Source text —

Re: package building performance (was: Re: FreeBSD on AMD Epyc boards)

2018-02-17 Thread Rainer Duffner


> Am 17.02.2018 um 10:09 schrieb Don Lewis :
> 
> It is unfortunate that there don't seem to be any server-grade Ryzen
> motherboards.  They all seem to be gamer boards with a lot of
> unnecessary bling.



That’s because few people use servers to build packages.

Increasingly, all the other things related to a server are becoming important 
(fast memory, fast networking, fast I/O) and because everything else is 
expensive, it’s simply not economical to skimp on the CPU when everything else 
(SSD, 40GB switch ports, rack space etc.pp.) costs the same.


___
freebsd-stable@freebsd.org mailing list
https://lists.freebsd.org/mailman/listinfo/freebsd-stable
To unsubscribe, send any mail to "freebsd-stable-unsubscr...@freebsd.org"


Re: package building performance (was: Re: FreeBSD on AMD Epyc boards)

2018-02-17 Thread Don Lewis
On 14 Feb, Mark Linimon wrote:
> On Wed, Feb 14, 2018 at 09:15:53AM +0100, Kurt Jaeger wrote:
>> On the plus side: 16+16 cores, on the minus: A low CPU tact of 2.2 GHz.
>> Would a box like this be better for a package build host instead of 4+4 cores
>> with 3.x GHz ?
> 
> In my experience, "it depends".
> 
> I think that above a certain number of cores, I/O will dominate.  I _think_;
> I have never done any metrics on any of this.
> 
> The dominant term of the equation is, as you might guess, RAM.  Previous
> experience suggests that you need at least 2GB per build.  By default,
> nbuilds is set equal to ncores.  Less than 2GB-per and you're going to be
> unhappy.
> 
> (It's true that for modern systems, where large amounts of RAM are standard,
> that this is probably no longer a concern.)

Exercise requirements —
• A. List every person named in the mailing-list thread.
• B. Print, word for word, the part of the mailing-list thread that opens with the words containing "2018-02-17 Thread Rainer" and closes with "to build packages.".
The lines that follow the mailing-list thread have no connection to it.

Data section —

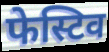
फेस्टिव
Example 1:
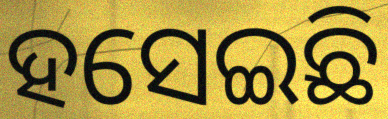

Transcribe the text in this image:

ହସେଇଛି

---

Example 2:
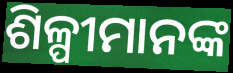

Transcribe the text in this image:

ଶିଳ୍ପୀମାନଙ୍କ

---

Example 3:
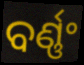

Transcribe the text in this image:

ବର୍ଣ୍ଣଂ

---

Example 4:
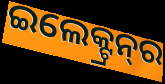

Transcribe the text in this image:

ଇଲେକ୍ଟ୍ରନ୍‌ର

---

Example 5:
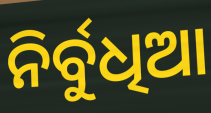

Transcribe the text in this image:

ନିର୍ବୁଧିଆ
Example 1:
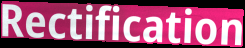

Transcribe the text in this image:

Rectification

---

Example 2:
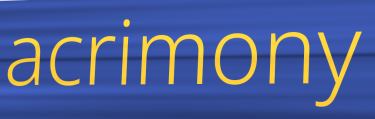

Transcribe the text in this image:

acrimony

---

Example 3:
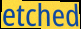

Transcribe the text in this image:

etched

Results for the exercise —
• A. Rainer Duffner, Don Lewis, Mark Linimon, Kurt Jaeger

• B.
2018-02-17 Thread Rainer Duffner


> Am 17.02.2018 um 10:09 schrieb Don Lewis :
> 
> It is unfortunate that there don't seem to be any server-grade Ryzen
> motherboards.  They all seem to be gamer boards with a lot of
> unnecessary bling.



That’s because few people use servers to build packages.